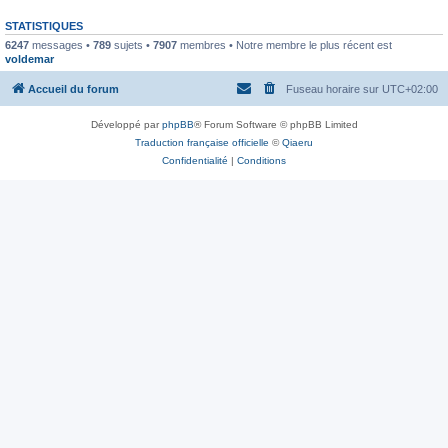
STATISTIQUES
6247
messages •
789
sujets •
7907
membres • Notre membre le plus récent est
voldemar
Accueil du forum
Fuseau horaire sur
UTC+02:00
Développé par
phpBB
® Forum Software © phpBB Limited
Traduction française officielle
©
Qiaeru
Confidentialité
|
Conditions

# # #

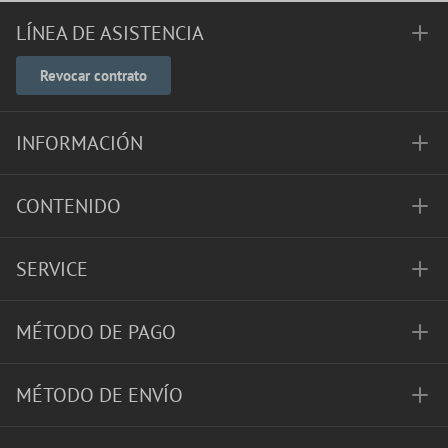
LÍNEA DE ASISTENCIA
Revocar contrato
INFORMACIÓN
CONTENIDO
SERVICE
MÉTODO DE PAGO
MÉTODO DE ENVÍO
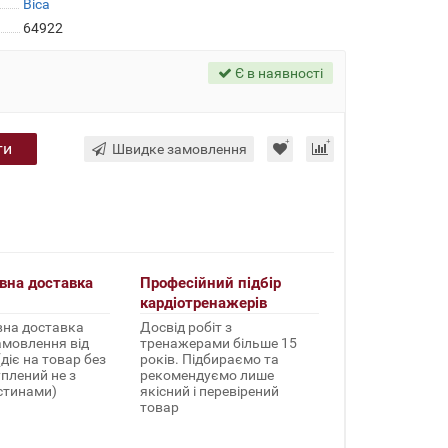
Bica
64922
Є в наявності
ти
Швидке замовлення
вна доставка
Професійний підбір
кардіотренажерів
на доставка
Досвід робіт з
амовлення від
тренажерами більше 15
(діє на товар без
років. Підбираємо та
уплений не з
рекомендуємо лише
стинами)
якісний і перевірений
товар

# # #

**Task details**. Would you copy all lines in the records where the string "phpBB" appears?

**Written solution**.
phpBB
® Forum Software © phpBB Limited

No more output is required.